Bis 2039 erreicht fast jeder dritte Erwerbstätige das Rentenalter

Berlin (Reuters) – In den kommenden 15 Jahren werden knapp ein Drittel der Erwerbspersonen in Deutschland in den Ruhestand gehen.

Bis 2039 werden rund 13,4 Millionen Erwerbspersonen das gesetzliche Renteneintrittsalter von 67 Jahren überschritten haben, wie das Statistische Bundesamt am Mittwoch mitteilte. Das entspricht 31 Prozent aller Erwerbspersonen, die dem Arbeitsmarkt im vergangenen Jahr zur Verfügung standen. Mit der Generation der sogenannten Babyboomer gehe in den kommenden Jahren die zahlenmäßig stärksten Jahrgänge in den Ruhestand. “Jüngere Altersgruppen werden die Babyboomer zahlenmäßig nicht ersetzen können”, betonten die Statistiker.

Ökonomen zufolge schmälert diese Entwicklung die Wachstumsperspektiven in Deutschland. “Dies bringt auf längere Sicht die sozialen Sicherungssysteme unter Druck, weil mehr Menschen von weniger Beitrags- und Steuerzahlern versorgt werden müssen”, sagte Stefan Kooths vom Kieler Institut für Weltwirtschaft (IfW). “Dies verschärft insgesamt die Verteilungskonflikte.” Ohne grundlegende Reformen steige die Abgabenquote, was wiederum den Standort für Investitionen und qualifizierte Arbeitskräfte unattraktiver mache. Damit drohe eine Abwärtsspirale aus steigenden Abgabensätzen und Abwanderung der Gutqualifizierten, die typischerweise auch besonders mobil seien.

Zum Gegensteuern rät Kooths zur Reform des Rentensystems, beginnend mit der Wiedereinführung des sogenannten Nachhaltigkeitsfaktors, der Rentensteigerungen bei weniger Beitragszahlern automatisch dämpft. Sozialer Ausgleich solle möglichst an einer Stelle konzentriert und nicht über vielerlei Instrumente und Träger verteilt werden, die in der Summe das System dysfunktional machten. Mit einem Selbstbeteiligungs- und Prämienmodell könne zudem der Versicherungscharakter der Gesetzlichen Krankenversicherung gestärkt werden, so der IfW-Experte.

Obwohl die 60- bis 64-Jährigen bereits im Übergang zum Ruhestand waren, stellten sie im vergangenen Jahr noch 4,4 Millionen Erwerbspersonen.

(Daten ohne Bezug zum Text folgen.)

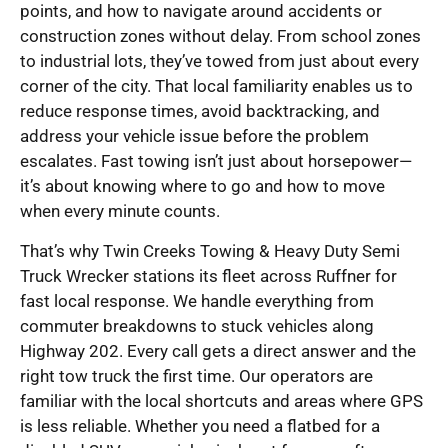
points, and how to navigate around accidents or
construction zones without delay. From school zones
to industrial lots, they’ve towed from just about every
corner of the city. That local familiarity enables us to
reduce response times, avoid backtracking, and
address your vehicle issue before the problem
escalates. Fast towing isn’t just about horsepower—
it’s about knowing where to go and how to move
when every minute counts.
That’s why Twin Creeks Towing & Heavy Duty Semi
Truck Wrecker stations its fleet across Ruffner for
fast local response. We handle everything from
commuter breakdowns to stuck vehicles along
Highway 202. Every call gets a direct answer and the
right tow truck the first time. Our operators are
familiar with the local shortcuts and areas where GPS
is less reliable. Whether you need a flatbed for a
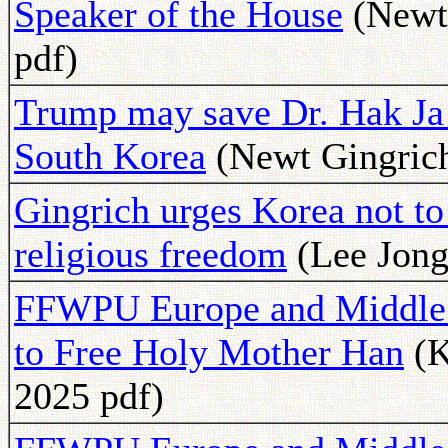
Speaker of the House
(Newt 
pdf)
Trump may save Dr. Hak Ja H
South Korea
(Newt Gingrich
Gingrich urges Korea not to
religious freedom
(Lee Jong
FFWPU Europe and Middle E
to Free Holy Mother Han
(K
2025 pdf)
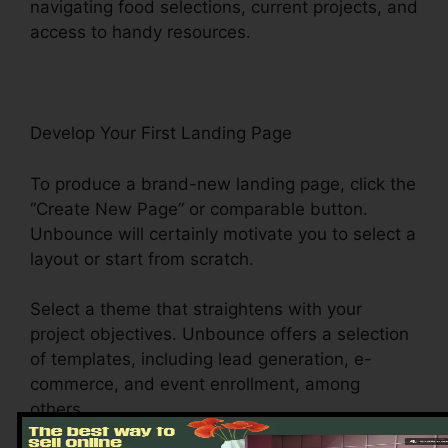
navigating food selections, current projects, and
access to handy resources.
Develop Your First Landing Page
To produce a brand-new landing page, click the
“Create New Page” or comparable button.
Unbounce will certainly motivate you to select a
layout or start from scratch.
Select a theme that straightens with your
project objectives. Unbounce offers a selection
of templates, including lead generation, e-
commerce, and event enrollment, among
others.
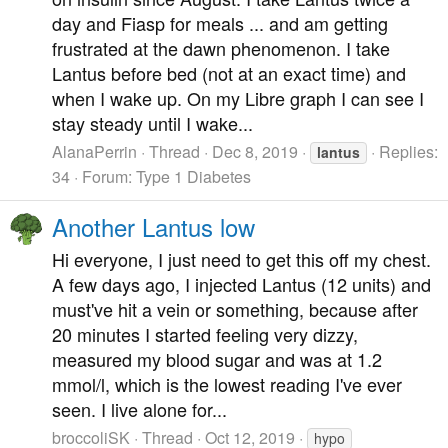
day and Fiasp for meals ... and am getting
frustrated at the dawn phenomenon. I take
Lantus before bed (not at an exact time) and
when I wake up. On my Libre graph I can see I
stay steady until I wake...
AlanaPerrin
Thread
Dec 8, 2019
Replies:
lantus
34
Forum:
Type 1 Diabetes
Another Lantus low
Hi everyone, I just need to get this off my chest.
A few days ago, I injected Lantus (12 units) and
must've hit a vein or something, because after
20 minutes I started feeling very dizzy,
measured my blood sugar and was at 1.2
mmol/l, which is the lowest reading I've ever
seen. I live alone for...
broccoliSK
Thread
Oct 12, 2019
hypo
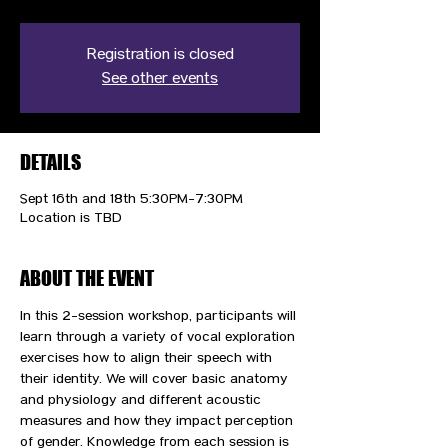
Registration is closed
See other events
DETAILS
Sept 16th and 18th 5:30PM-7:30PM
Location is TBD
ABOUT THE EVENT
In this 2-session workshop, participants will 
learn through a variety of vocal exploration 
exercises how to align their speech with 
their identity. We will cover basic anatomy 
and physiology and different acoustic 
measures and how they impact perception 
of gender. Knowledge from each session is 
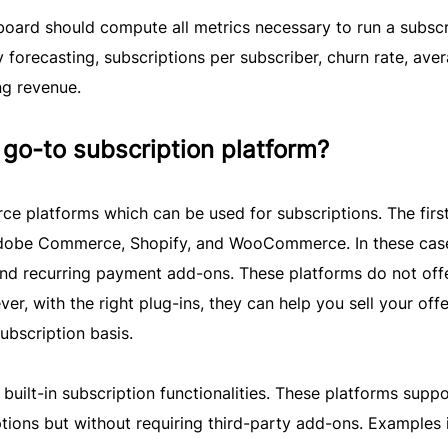
oard should compute all metrics necessary to run a subscr
 forecasting, subscriptions per subscriber, churn rate, ave
ng revenue.
go-to subscription platform?
 platforms which can be used for subscriptions. The first
dobe Commerce, Shopify, and WooCommerce. In these cas
 and recurring payment add-ons. These platforms do not offe
er, with the right plug-ins, they can help you sell your off
ubscription basis.
uilt-in subscription functionalities. These platforms suppo
ions but without requiring third-party add-ons. Examples 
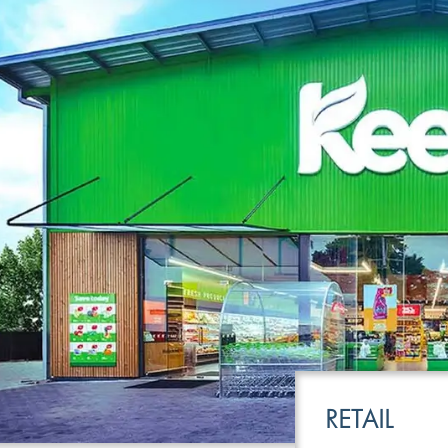
LEISURE
TRANSPOR
RETAIL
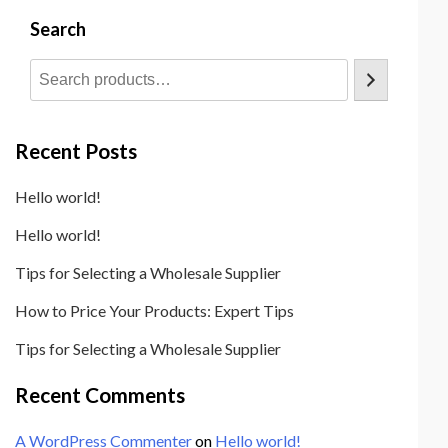
e
Search
S
u
p
p
o
Recent Posts
r
t
Hello world!
T
e
Hello world!
m
Tips for Selecting a Wholesale Supplier
p
l
How to Price Your Products: Expert Tips
a
Tips for Selecting a Wholesale Supplier
t
e
Recent Comments
A WordPress Commenter
on
Hello world!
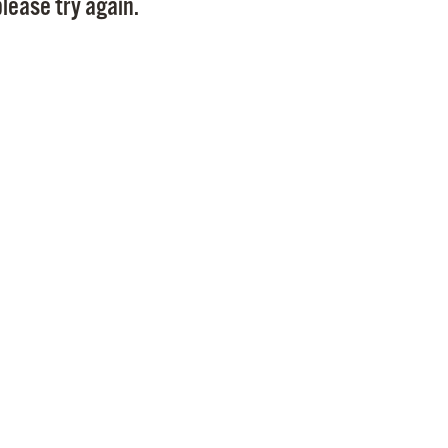
lease try again.
Pr
See
Vi
Wat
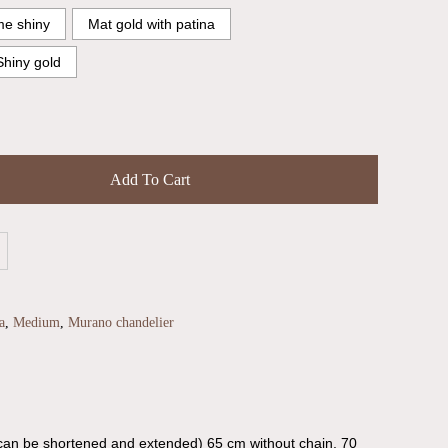
e shiny
Mat gold with patina
Shiny gold
Add To Cart
a
,
Medium
,
Murano chandelier
can be shortened and extended) 65 cm without chain, 70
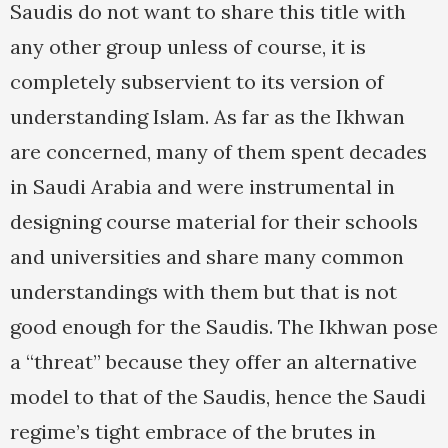
Saudis do not want to share this title with
any other group unless of course, it is
completely subservient to its version of
understanding Islam. As far as the Ikhwan
are concerned, many of them spent decades
in Saudi Arabia and were instrumental in
designing course material for their schools
and universities and share many common
understandings with them but that is not
good enough for the Saudis. The Ikhwan pose
a “threat” because they offer an alternative
model to that of the Saudis, hence the Saudi
regime’s tight embrace of the brutes in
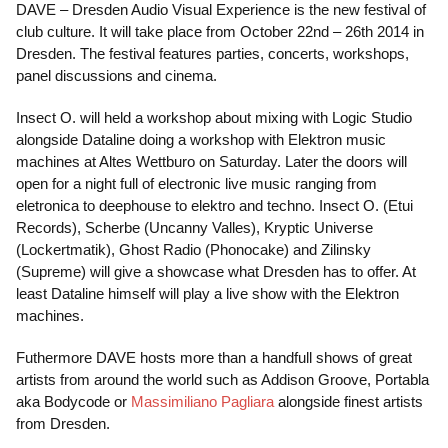
DAVE – Dresden Audio Visual Experience is the new festival of
club culture. It will take place from October 22nd – 26th 2014 in
Dresden. The festival features parties, concerts, workshops,
panel discussions and cinema.
Insect O. will held a workshop about mixing with Logic Studio
alongside Dataline doing a workshop with Elektron music
machines at Altes Wettburo on Saturday. Later the doors will
open for a night full of electronic live music ranging from
eletronica to deephouse to elektro and techno. Insect O. (Etui
Records), Scherbe (Uncanny Valles), Kryptic Universe
(Lockertmatik), Ghost Radio (Phonocake) and Zilinsky
(Supreme) will give a showcase what Dresden has to offer. At
least Dataline himself will play a live show with the Elektron
machines.
Futhermore DAVE hosts more than a handfull shows of great
artists from around the world such as Addison Groove, Portabla
aka Bodycode or
Massimiliano Pagliara
alongside finest artists
from Dresden.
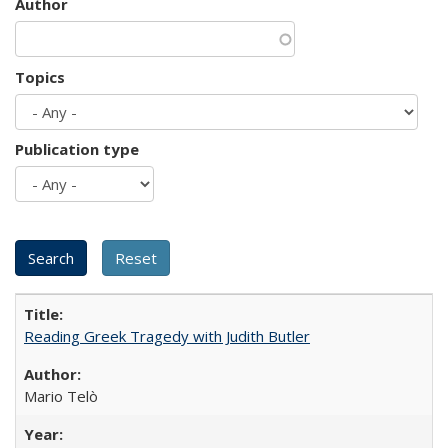
Author
Topics
Publication type
Reading Greek Tragedy with Judith Butler
Mario Telò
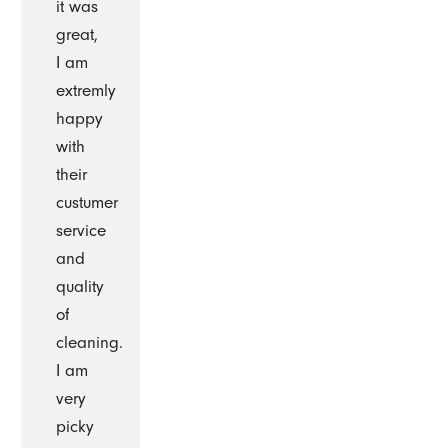
it was
great,
I am
extremly
happy
with
their
custumer
service
and
quality
of
cleaning.
I am
very
picky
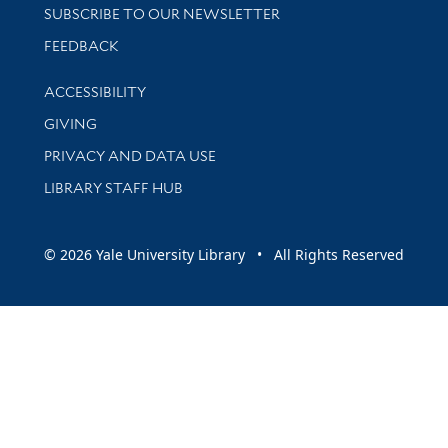
SUBSCRIBE TO OUR NEWSLETTER
Stay updated with library news and events
FEEDBACK
Library Information
ACCESSIBILITY
GIVING
PRIVACY AND DATA USE
LIBRARY STAFF HUB
© 2026 Yale University Library • All Rights Reserved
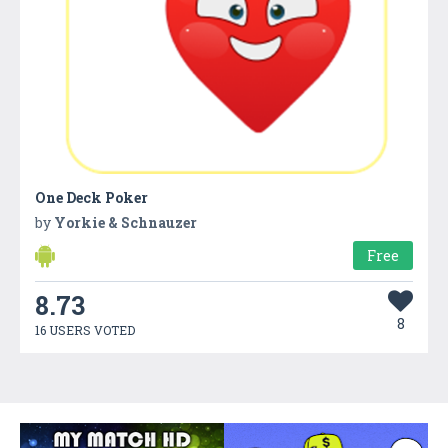
One Deck Poker
by
Yorkie & Schnauzer
Free
8.73
8
16 USERS VOTED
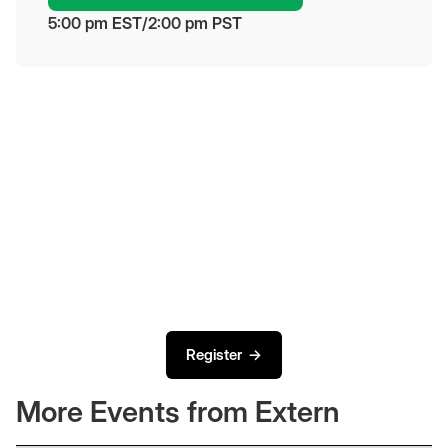
5:00 pm
 EST
/
2:00 pm
 PST
Register →
More Events from Extern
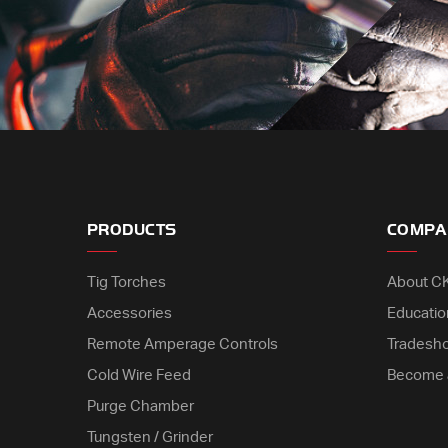
PRODUCTS
COMPA
Tig Torches
About C
Accessories
Educatio
Remote Amperage Controls
Tradesh
Cold Wire Feed
Become 
Purge Chamber
Tungsten / Grinder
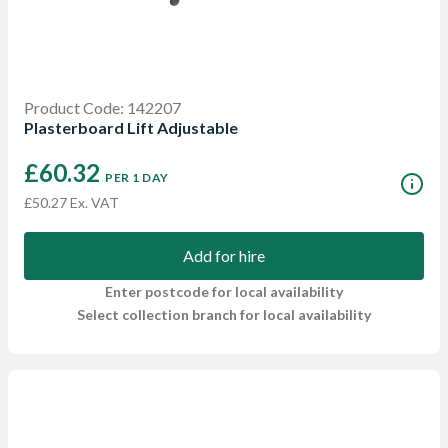
Product Code: 142207
Plasterboard Lift Adjustable
£60.32
PER 1 DAY
£50.27 Ex. VAT
Add for hire
Enter postcode for local availability
Select collection branch for local availability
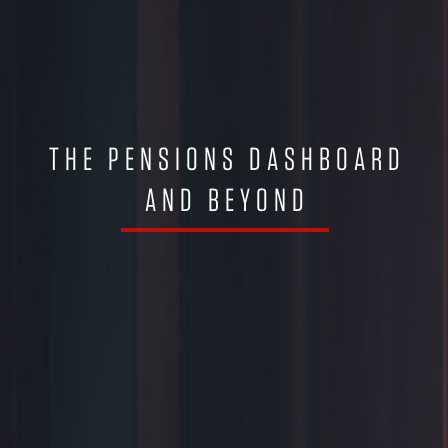
THE PENSIONS DASHBOARD
AND BEYOND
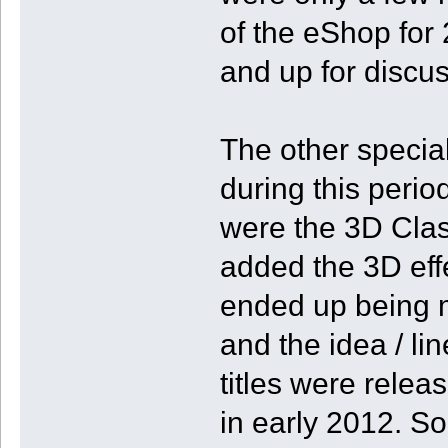
of the eShop for 2
and up for discus
The other specia
during this perio
were the 3D Clas
added the 3D effe
ended up being 
and the idea / lin
titles were relea
in early 2012. So,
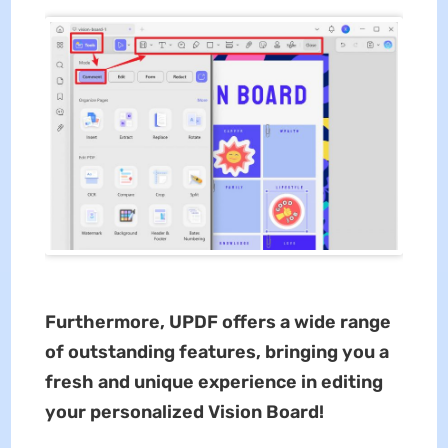
Furthermore, UPDF offers a wide range
of outstanding features, bringing you a
fresh and unique experience in editing
your personalized Vision Board!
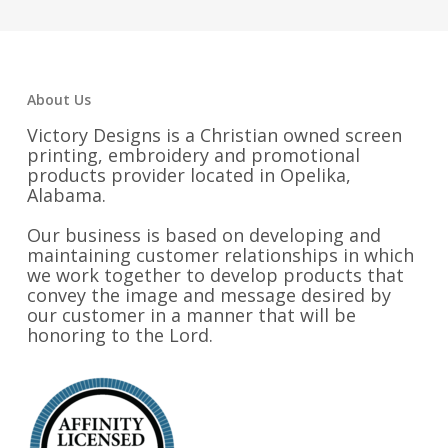
About Us
Victory Designs is a Christian owned screen
printing, embroidery and promotional
products provider located in Opelika,
Alabama.
Our business is based on developing and
maintaining customer relationships in which
we work together to develop products that
convey the image and message desired by
our customer in a manner that will be
honoring to the Lord.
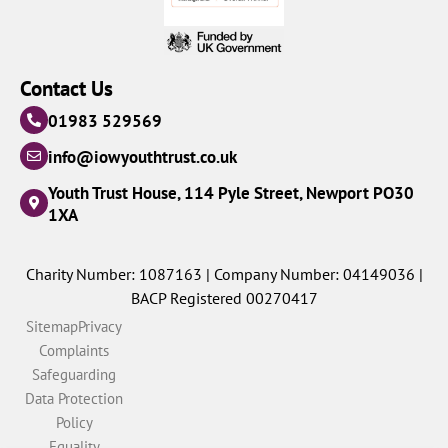
Contact Us
01983 529569
info@iowyouthtrust.co.uk
Youth Trust House, 114 Pyle Street, Newport PO30
1XA
Charity Number: 1087163 | Company Number: 04149036 |
BACP Registered 00270417
Sitemap
Privacy
Complaints
Safeguarding
Data Protection
Policy
Equality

Das entspricht einer Erwerbsquote von 68 Prozent in dieser Altersgruppe. Von den jüngeren Babyboomern im Alter von 55 bis 59 Jahren war ein deutlich höherer Anteil (85 Prozent) noch am Arbeitsmarkt aktiv. Mit 5,6 Millionen stellten sie über alle Altersgruppen hinweg die meisten Erwerbspersonen.

Beide Altersgruppen umfassten zusammen 10,0 Millionen Erwerbspersonen und damit mehr als die jüngeren Altersgruppen bis 54 Jahre. Zwar hatten sowohl die 45- bis 54-Jährigen als auch die 35- bis 44-Jährigen mit 90 beziehungsweise 89 Prozent die höchsten Erwerbsquoten. Allerdings reichte die Zahl der Erwerbspersonen mit 9,3 und 9,8 Millionen nicht ganz an die der Babyboomer heran.

Auch die 25- bis 34-Jährigen lagen mit 9,0 Millionen Erwerbspersonen deutlich unter der Zahl der Babyboomer. “Gleiches galt für die beiden jüngsten Altersgruppen unter 25 Jahren, die sich teilweise noch in ihrer Ausbildungsphase befanden und erst nach Abschluss ihrer Ausbildung vollumfänglich für den Arbeitsmarkt aktiviert werden könnten”, so die Statistiker.